Extracted material =
□ □ □ □ □

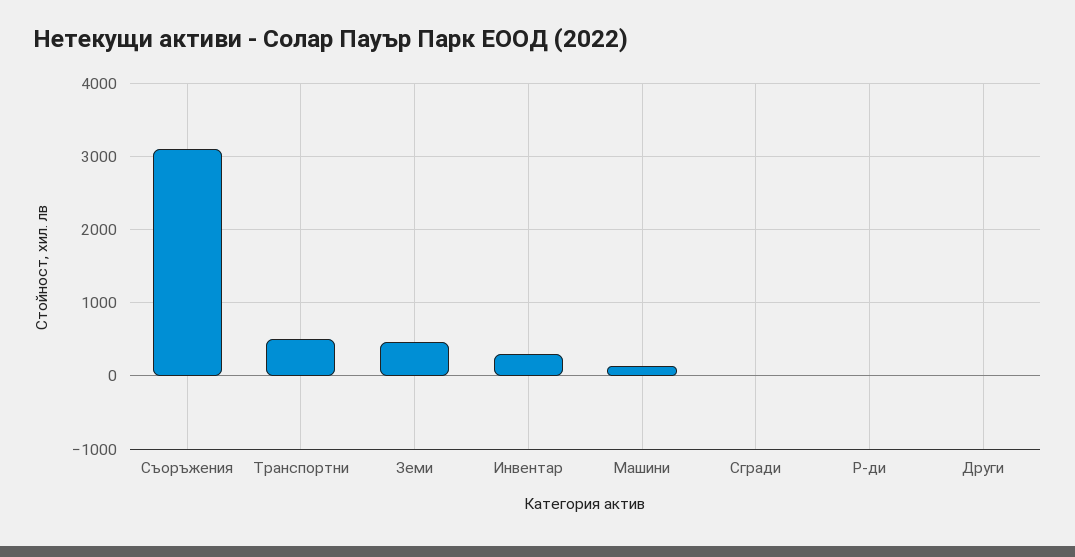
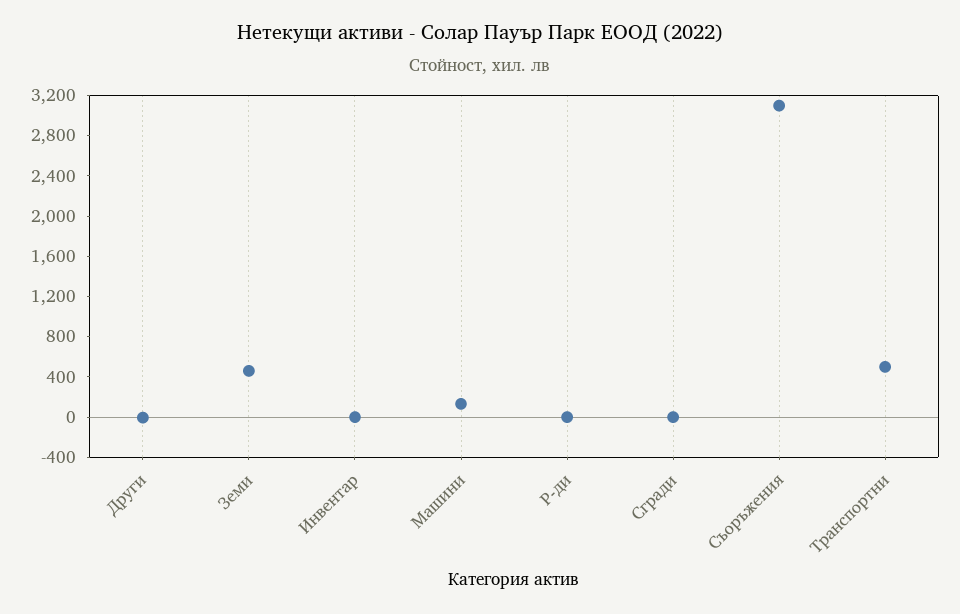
  {
    "Съоръжения": 3100,
    "Транспортни": 500,
    "Земи": 500,
-   "Инвентар": 300,
+   "Инвентар": 0,
    "Машини": 100,
    "Сгради": 0,
    "Р-ди": 0,
    "Други": 0
  }

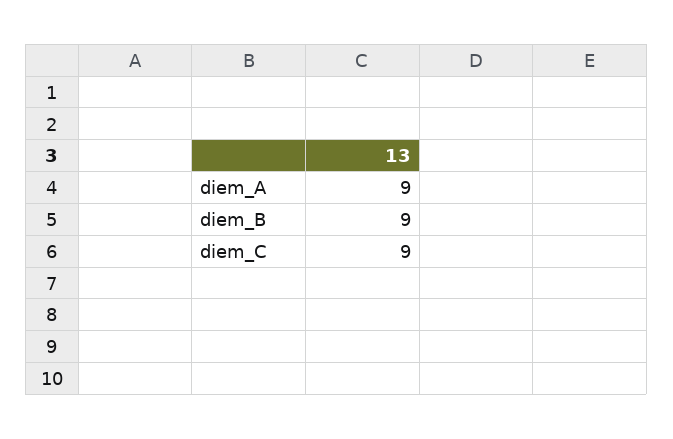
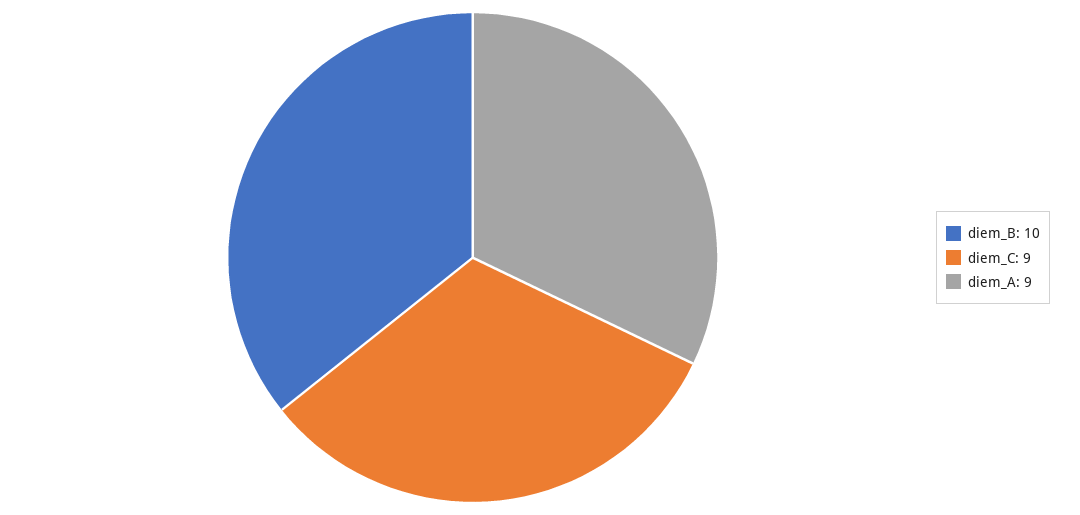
  {
    "diem_A": 9,
-   "diem_B": 9,
+   "diem_B": 10,
    "diem_C": 9
  }

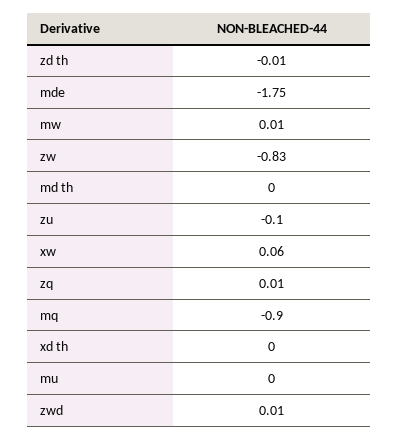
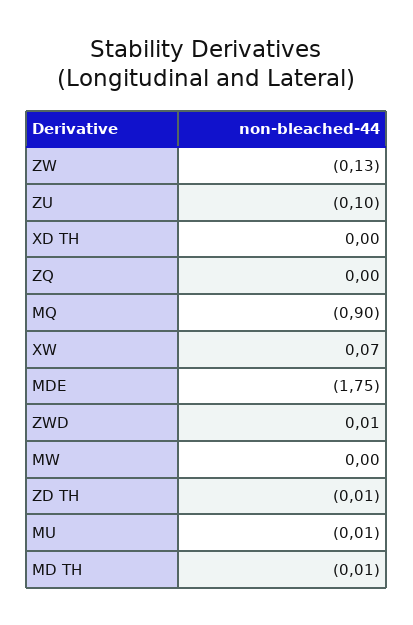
  {
    "zd th": -0.01,
    "mde": -1.75,
-   "mw": 0.01,
+   "mw": 0,
-   "zw": -0.83,
+   "zw": -0.13,
-   "md th": 0,
+   "md th": -0.01,
    "zu": -0.1,
-   "xw": 0.06,
+   "xw": 0.07,
-   "zq": 0.01,
+   "zq": 0,
    "mq": -0.9,
    "xd th": 0,
-   "mu": 0,
+   "mu": -0.01,
    "zwd": 0.01
  }

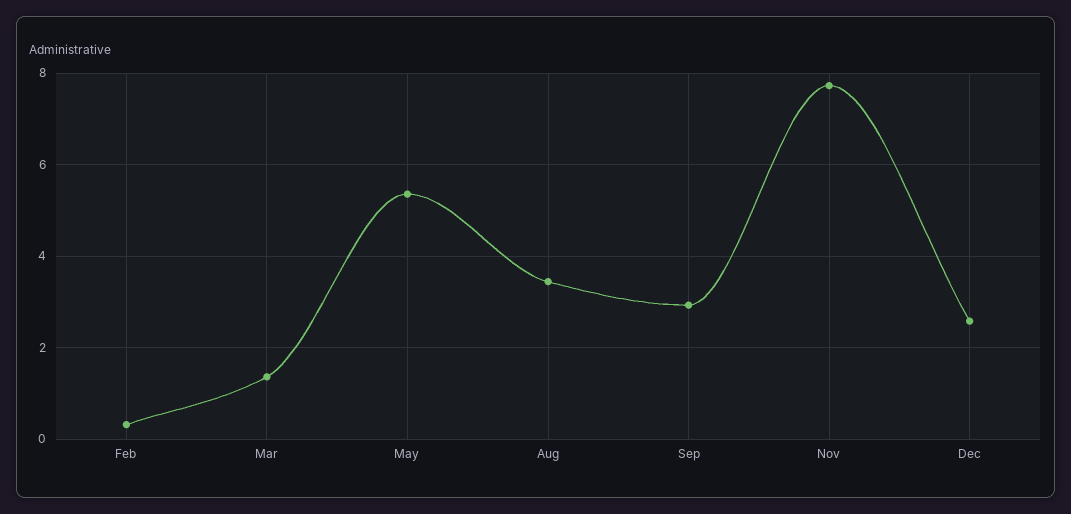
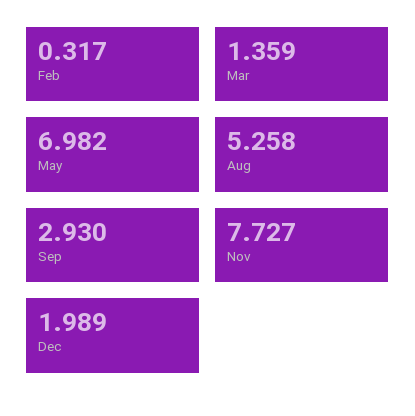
  {
    "Feb": 0.317,
    "Mar": 1.359,
-   "May": 5.4,
+   "May": 6.982,
-   "Aug": 3.4,
+   "Aug": 5.258,
    "Sep": 2.93,
    "Nov": 7.727,
-   "Dec": 2.6
+   "Dec": 1.989
  }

□ □ □ □ □

Exercise prompt = Exactly as written, restate all of the data, leaving out the images.

Solution to this exercise =
  {
    "Съоръжения": 3100,
    "Транспортни": 500,
    "Земи": 500,
-   "Инвентар": 300,
+   "Инвентар": 0,
    "Машини": 100,
    "Сгради": 0,
    "Р-ди": 0,
    "Други": 0
  }

  {
    "diem_A": 9,
-   "diem_B": 9,
+   "diem_B": 10,
    "diem_C": 9
  }

  {
    "zd th": -0.01,
    "mde": -1.75,
-   "mw": 0.01,
+   "mw": 0,
-   "zw": -0.83,
+   "zw": -0.13,
-   "md th": 0,
+   "md th": -0.01,
    "zu": -0.1,
-   "xw": 0.06,
+   "xw": 0.07,
-   "zq": 0.01,
+   "zq": 0,
    "mq": -0.9,
    "xd th": 0,
-   "mu": 0,
+   "mu": -0.01,
    "zwd": 0.01
  }

  {
    "Feb": 0.317,
    "Mar": 1.359,
-   "May": 5.4,
+   "May": 6.982,
-   "Aug": 3.4,
+   "Aug": 5.258,
    "Sep": 2.93,
    "Nov": 7.727,
-   "Dec": 2.6
+   "Dec": 1.989
  }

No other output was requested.